### PROVIDED PASSAGE
══════════════════════════════
More Reading

Max Sebald’s Writing Tips

Sarah Marty-Schlipf – “The Stone of Help

Catherine Bennett – “Sharon Olds’s silence is golden in an era of endless media exposure

Bennett mentions Rachel Cusk as a counterpoint, which led me to this 2009 interview:

Lynn Barber – Rachel Cusk: A fine contempt

“…probably the most fundamental and important thing to me has been defending my right to tell the truth about how I feel. When I started writing books, my parents found that very difficult because writing was equivalent to emotion in their minds.”

Her early novels, she believes, were inhibited by “having my parents sitting on my shoulder, judging everything, and me trying to conceal what I was doing”.

Cusk then goes on to say that (because of her writing) she’s now basically estranged from her family. So there’s that.

Aside: I didn’t know Rachel Cusk was Canadian-by-birth:

[I]t’s because of my peripatetic childhood, I guess. I was born in Canada, but was still a baby when we moved to America and we moved twice in America, then came back to England and moved a few times.

I quite like the phrase “peripatetic childhood.” I think I shall have to steal that.
══════════════════════════════
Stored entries
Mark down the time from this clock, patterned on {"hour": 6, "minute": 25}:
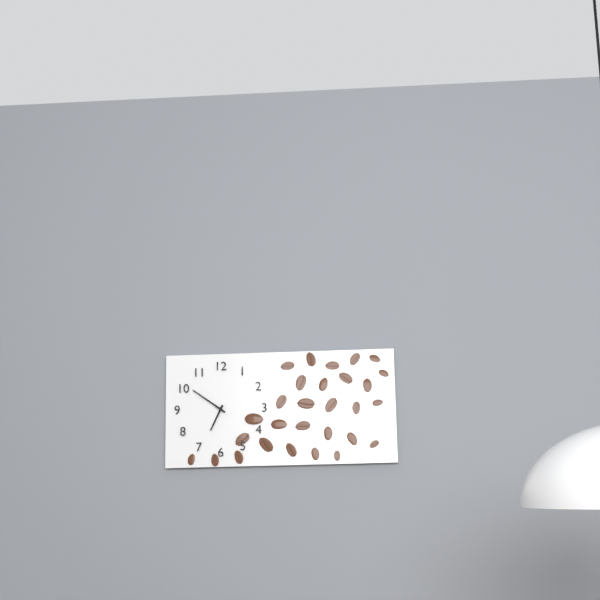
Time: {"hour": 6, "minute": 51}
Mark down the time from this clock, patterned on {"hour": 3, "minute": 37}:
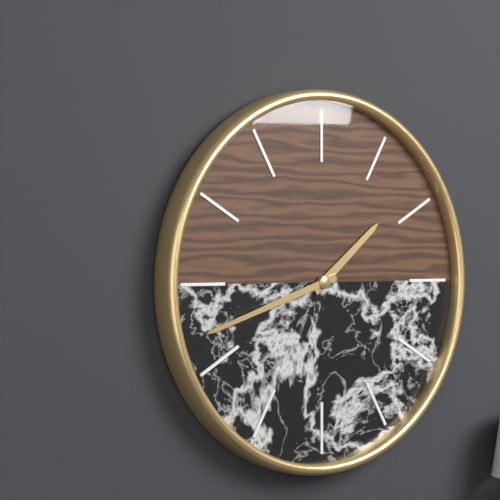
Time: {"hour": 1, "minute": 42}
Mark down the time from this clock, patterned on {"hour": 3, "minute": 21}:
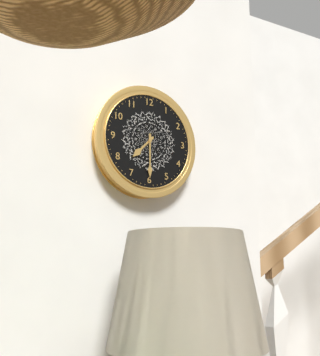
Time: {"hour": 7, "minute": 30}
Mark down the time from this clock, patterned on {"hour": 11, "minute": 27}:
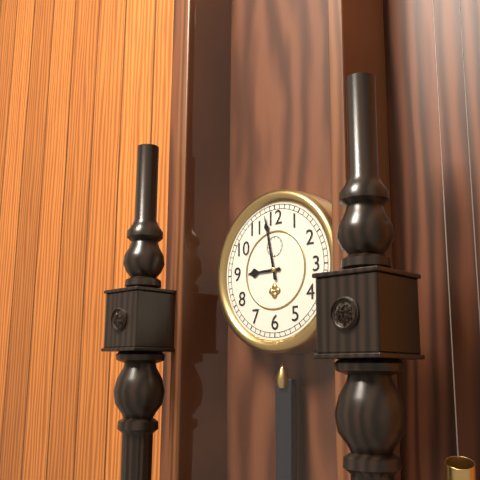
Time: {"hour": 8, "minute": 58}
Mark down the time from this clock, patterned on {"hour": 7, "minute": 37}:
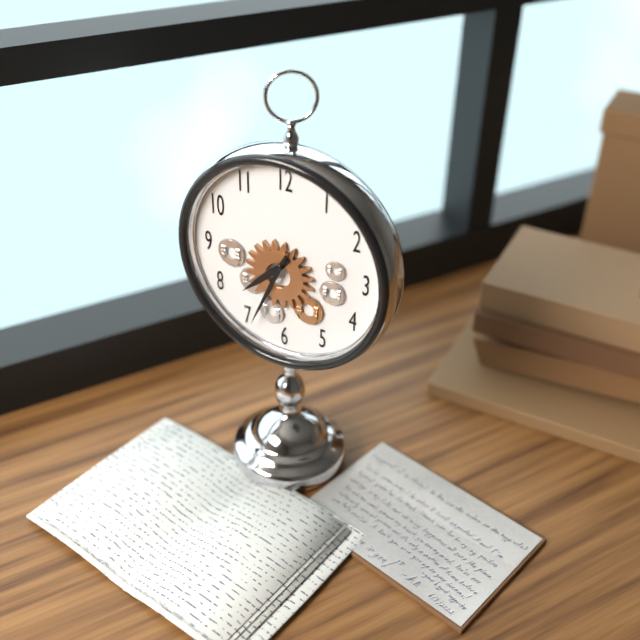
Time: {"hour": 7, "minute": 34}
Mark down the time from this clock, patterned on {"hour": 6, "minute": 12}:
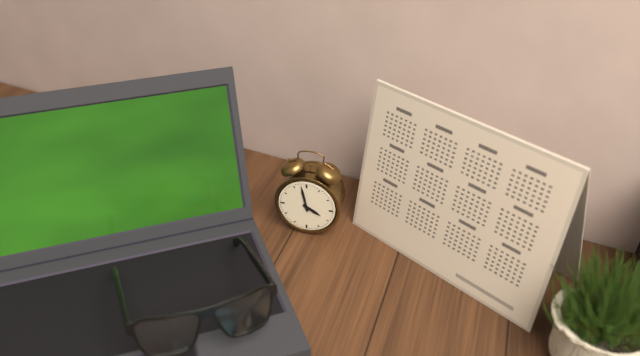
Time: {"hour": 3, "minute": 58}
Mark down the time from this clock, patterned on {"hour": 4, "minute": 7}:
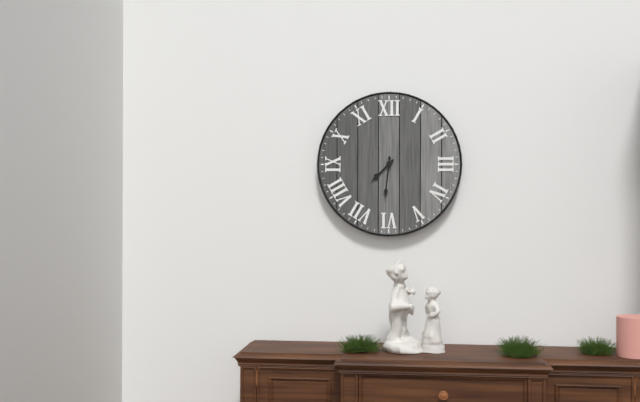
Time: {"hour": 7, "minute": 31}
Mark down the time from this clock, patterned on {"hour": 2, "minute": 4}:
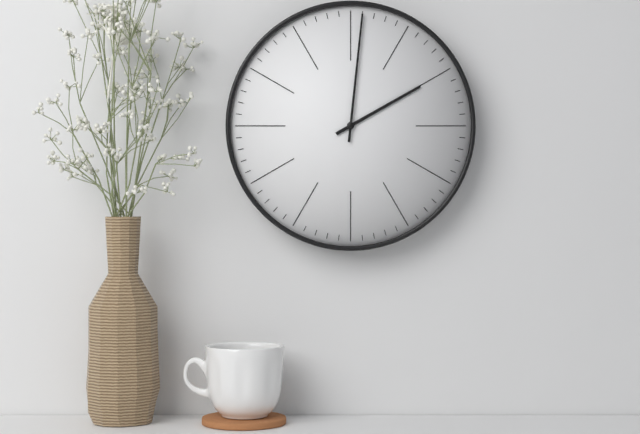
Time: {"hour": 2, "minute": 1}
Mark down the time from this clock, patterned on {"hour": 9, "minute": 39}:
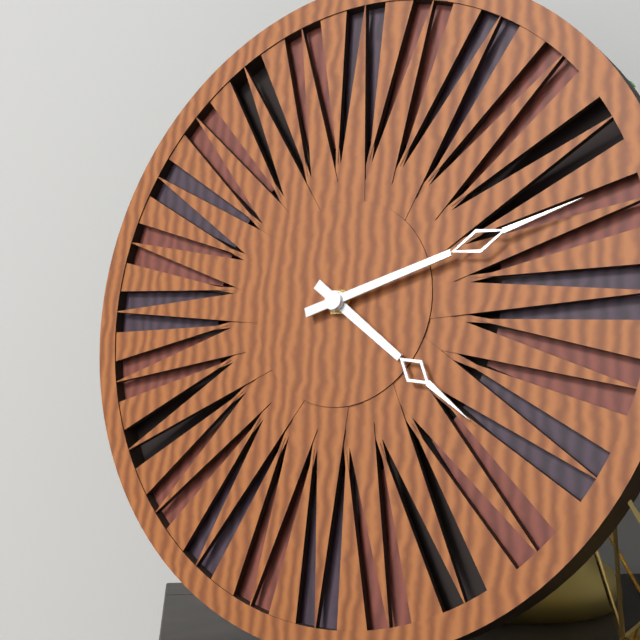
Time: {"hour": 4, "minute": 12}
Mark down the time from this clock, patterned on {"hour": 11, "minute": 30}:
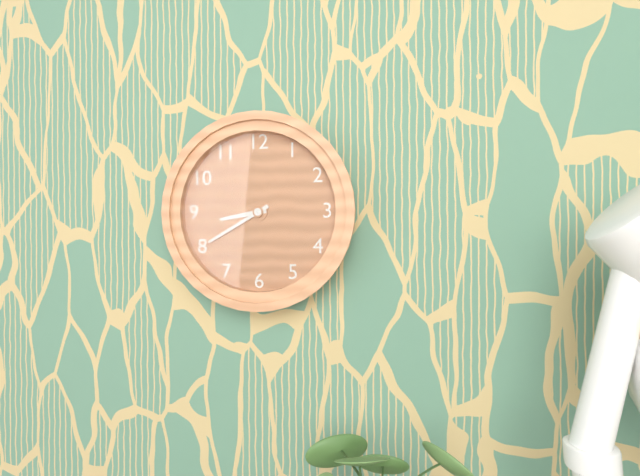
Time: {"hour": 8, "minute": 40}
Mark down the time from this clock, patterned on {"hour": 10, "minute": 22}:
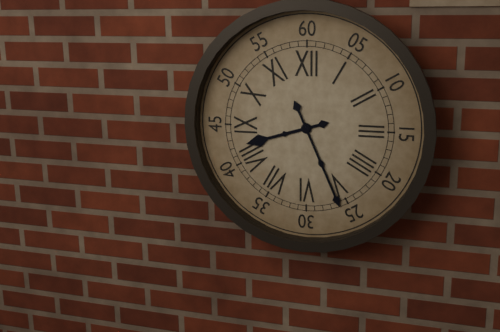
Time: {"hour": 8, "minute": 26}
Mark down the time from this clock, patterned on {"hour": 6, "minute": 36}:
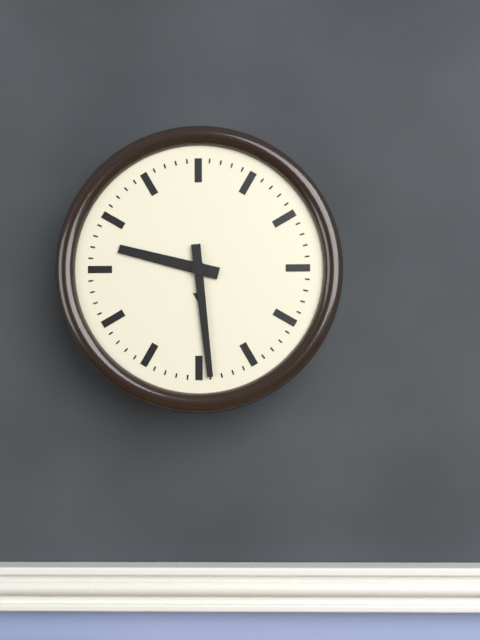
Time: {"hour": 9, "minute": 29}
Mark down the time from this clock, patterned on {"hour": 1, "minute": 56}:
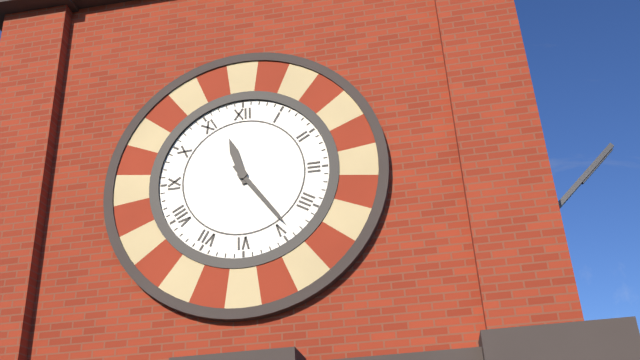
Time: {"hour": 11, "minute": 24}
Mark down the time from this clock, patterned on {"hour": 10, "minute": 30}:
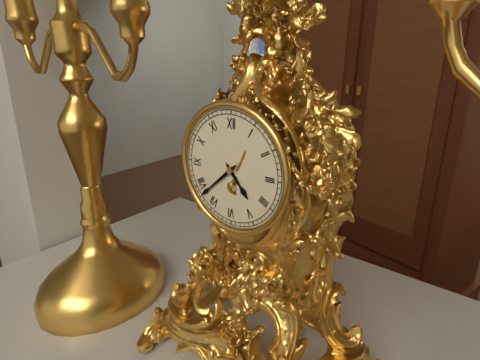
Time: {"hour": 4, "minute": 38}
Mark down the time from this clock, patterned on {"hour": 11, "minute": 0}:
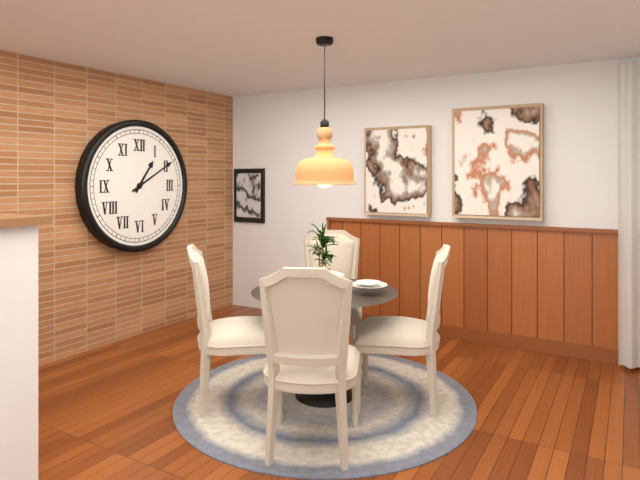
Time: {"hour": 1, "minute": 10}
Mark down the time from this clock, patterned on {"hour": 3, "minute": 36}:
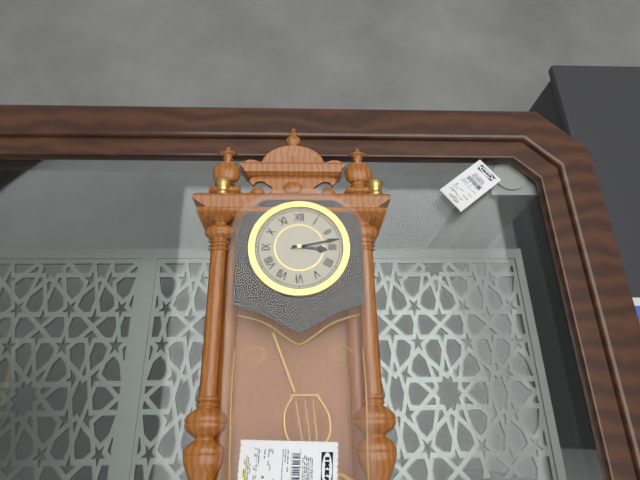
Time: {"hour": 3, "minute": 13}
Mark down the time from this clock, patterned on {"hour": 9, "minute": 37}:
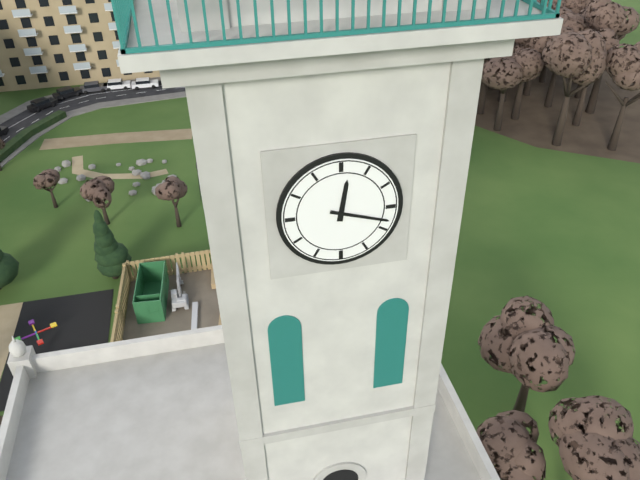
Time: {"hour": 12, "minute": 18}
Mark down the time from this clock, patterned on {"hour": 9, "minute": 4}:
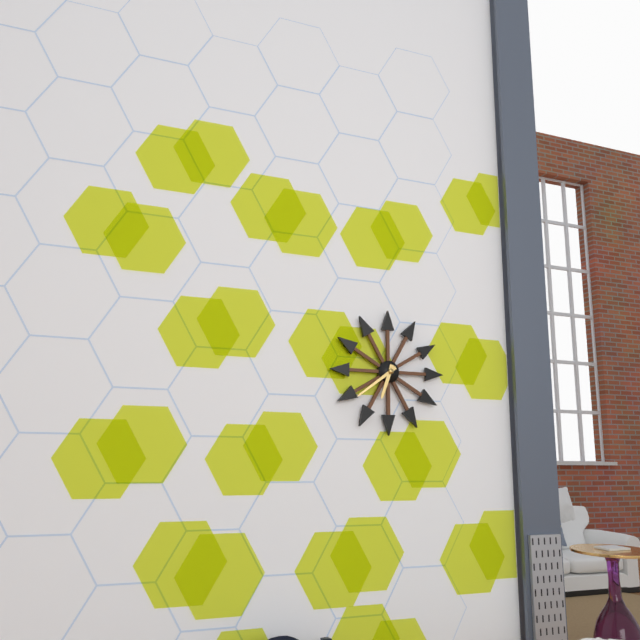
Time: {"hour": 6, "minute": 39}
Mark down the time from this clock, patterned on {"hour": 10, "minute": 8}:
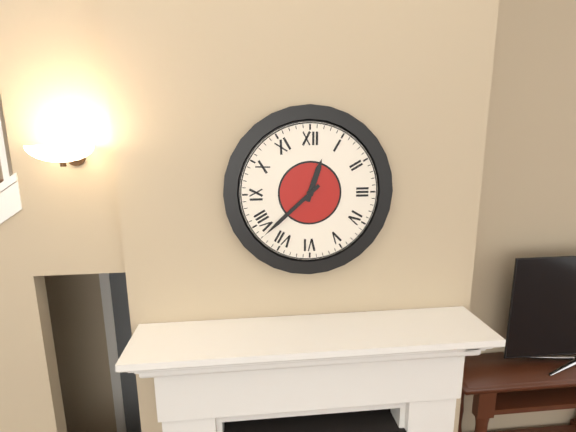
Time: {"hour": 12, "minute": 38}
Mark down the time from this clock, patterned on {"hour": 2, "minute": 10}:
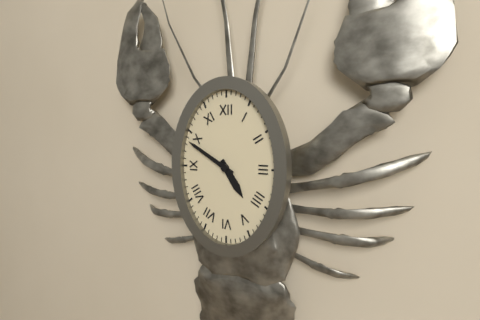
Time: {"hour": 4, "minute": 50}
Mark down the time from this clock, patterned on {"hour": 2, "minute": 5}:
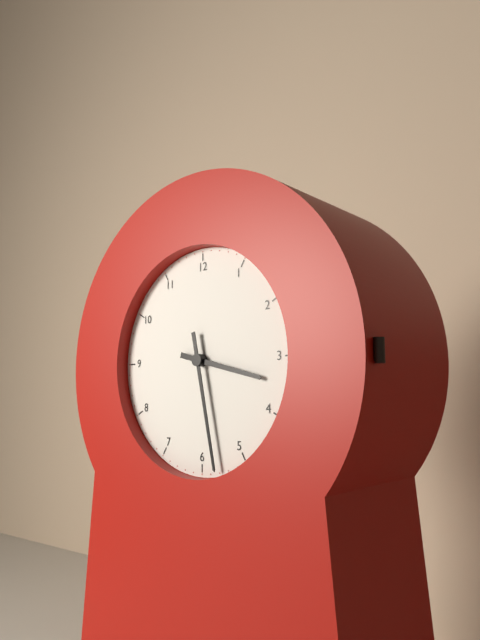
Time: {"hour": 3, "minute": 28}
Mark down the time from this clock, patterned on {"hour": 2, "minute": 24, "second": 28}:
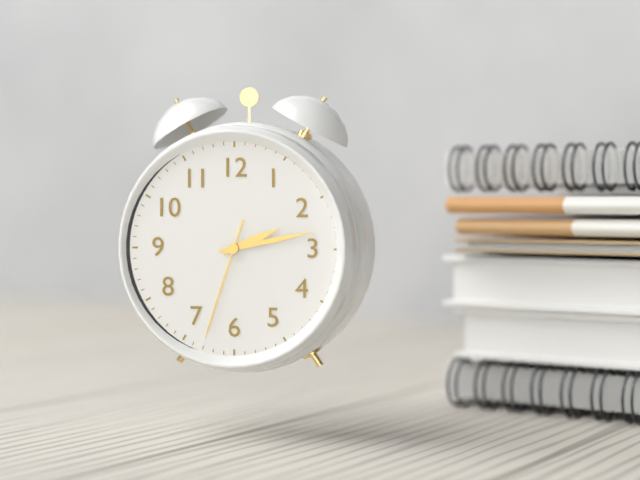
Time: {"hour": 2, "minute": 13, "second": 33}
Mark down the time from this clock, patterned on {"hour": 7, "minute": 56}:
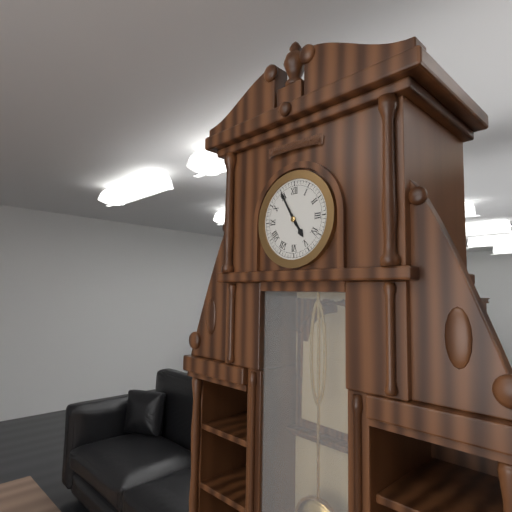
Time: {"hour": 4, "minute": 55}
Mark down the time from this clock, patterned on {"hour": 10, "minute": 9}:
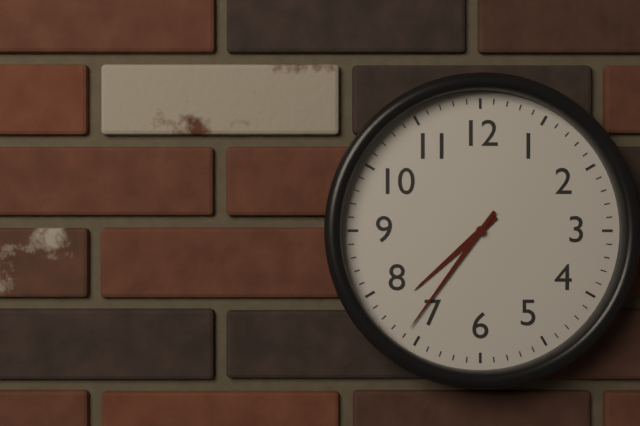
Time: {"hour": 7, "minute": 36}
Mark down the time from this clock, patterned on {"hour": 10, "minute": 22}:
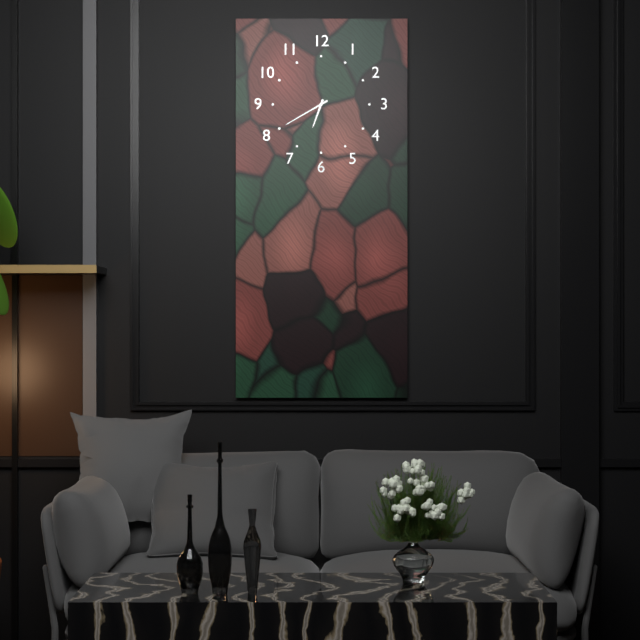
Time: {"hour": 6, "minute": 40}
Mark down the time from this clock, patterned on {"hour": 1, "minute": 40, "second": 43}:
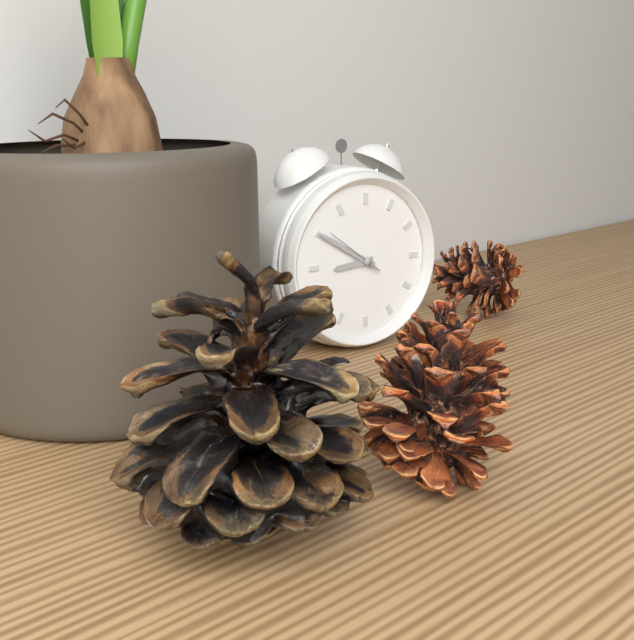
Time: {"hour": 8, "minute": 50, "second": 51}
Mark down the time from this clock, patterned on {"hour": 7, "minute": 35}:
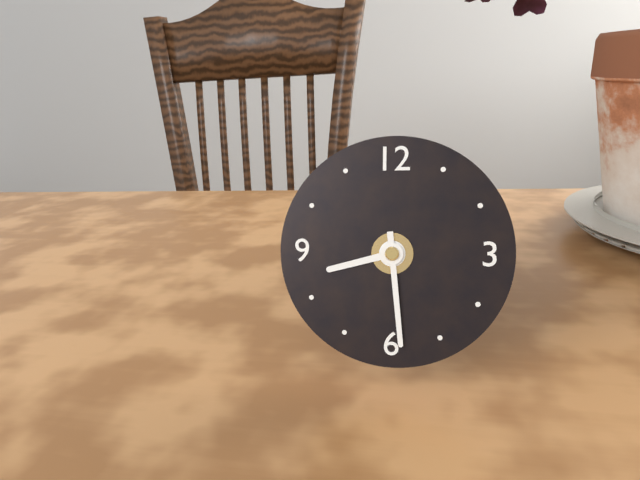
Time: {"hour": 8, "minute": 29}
══════════════════════════════
### WHAT YOU NEED TO DO
Answer these questions about the reading list:
1. Whom does Bennett mention as a counterpoint?
2. In what year was the interview with Rachel Cusk published?
3. In which country was Rachel Cusk born?
These records were drawn from a separate source.

### RESULT BELOW
1. Rachel Cusk
2. 2009
3. Canada